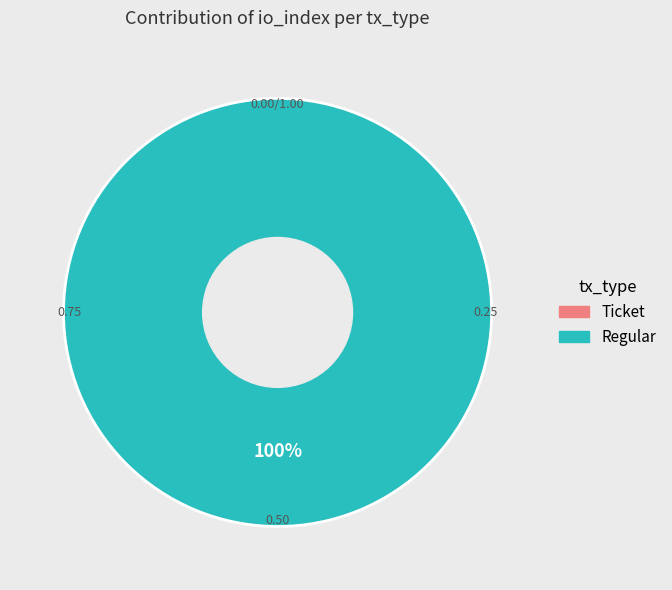

Which category has the smallest portion of the pie?

Ticket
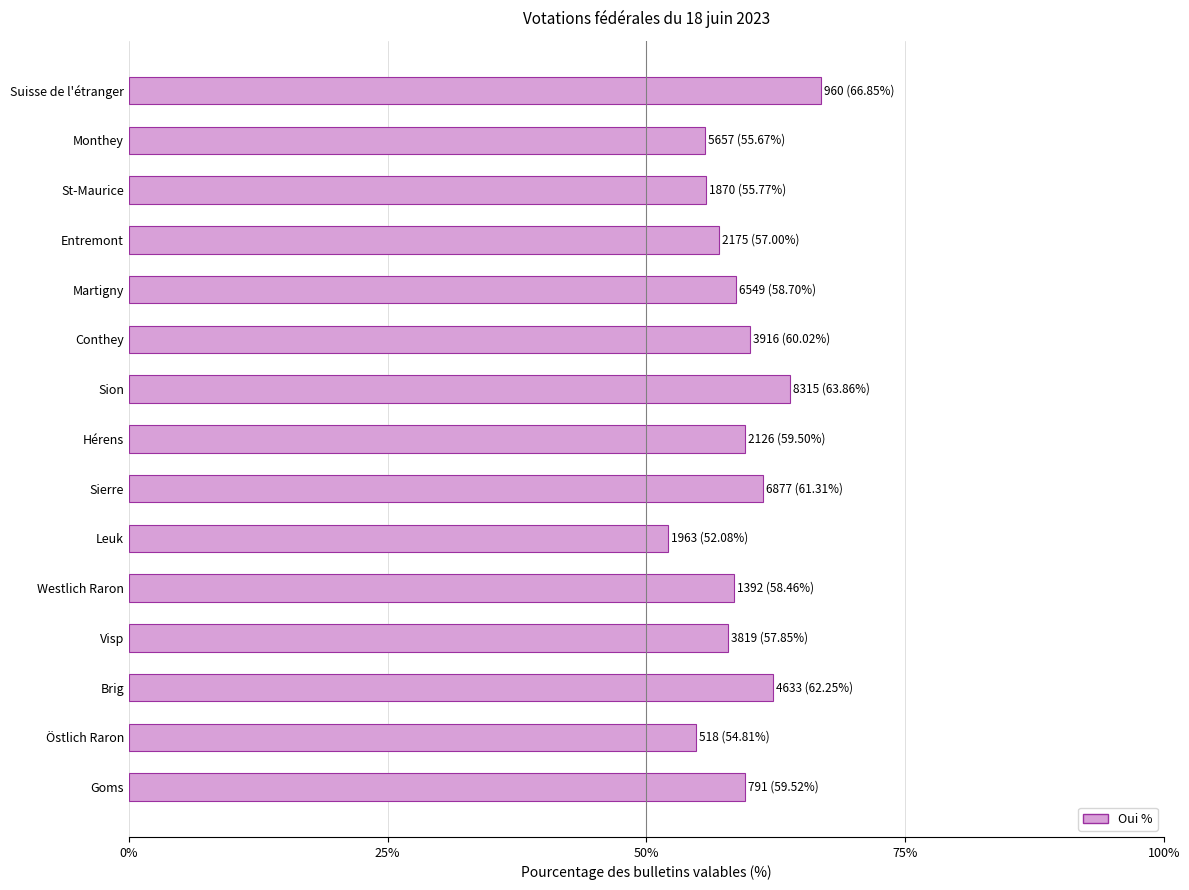

What is the change in value from Östlich Raron to Hérens?

+4.7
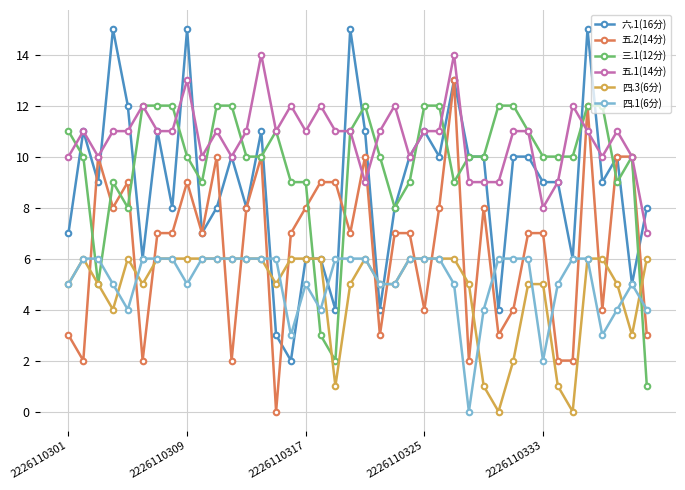

How many series are shown in this chart?

6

################

§ WORK REQUIRED: In all the records above, substitute "slice" for "category" and write the lines out again with nothing else changed, leaving out the pictures.

§ ANSWER BOX:
Which slice has the smallest portion of the pie?

Ticket

What is the change in value from Östlich Raron to Hérens?

+4.7

How many series are shown in this chart?

6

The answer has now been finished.